WORK REQUIRED: The full listing, written out exactly and without images, is the expected result.

EXERCISE INPUT:

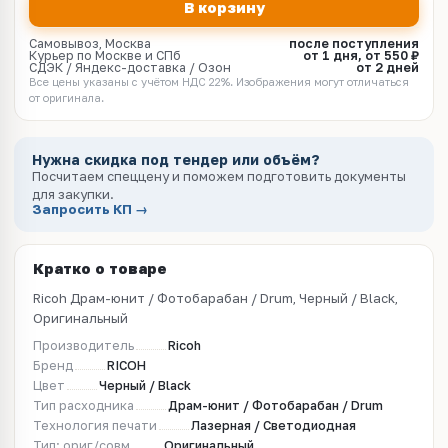
В корзину
Самовывоз, Москва
после поступления
Курьер по Москве и СПб
от 1 дня, от 550 ₽
СДЭК / Яндекс-доставка / Озон
от 2 дней
Все цены указаны с учётом НДС 22%. Изображения могут отличаться
от оригинала.
Нужна скидка под тендер или объём?
Посчитаем спеццену и поможем подготовить документы
для закупки.
Запросить КП →
Кратко о товаре
Ricoh Драм-юнит / Фотобарабан / Drum, Черный / Black,
Оригинальный
Производитель
Ricoh
Бренд
RICOH
Цвет
Черный / Black
Тип расходника
Драм-юнит / Фотобарабан / Drum
Технология печати
Лазерная / Светодиодная
Тип: ориг/совм
Оригинальный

WRITTEN ANSWER:
В корзину
Самовывоз, Москва
после поступления
Курьер по Москве и СПб
от 1 дня, от 550 ₽
СДЭК / Яндекс-доставка / Озон
от 2 дней
Все цены указаны с учётом НДС 22%. Изображения могут отличаться
от оригинала.
Нужна скидка под тендер или объём?
Посчитаем спеццену и поможем подготовить документы
для закупки.
Запросить КП →
Кратко о товаре
Ricoh Драм-юнит / Фотобарабан / Drum, Черный / Black,
Оригинальный
Производитель
Ricoh
Бренд
RICOH
Цвет
Черный / Black
Тип расходника
Драм-юнит / Фотобарабан / Drum
Технология печати
Лазерная / Светодиодная
Тип: ориг/совм
Оригинальный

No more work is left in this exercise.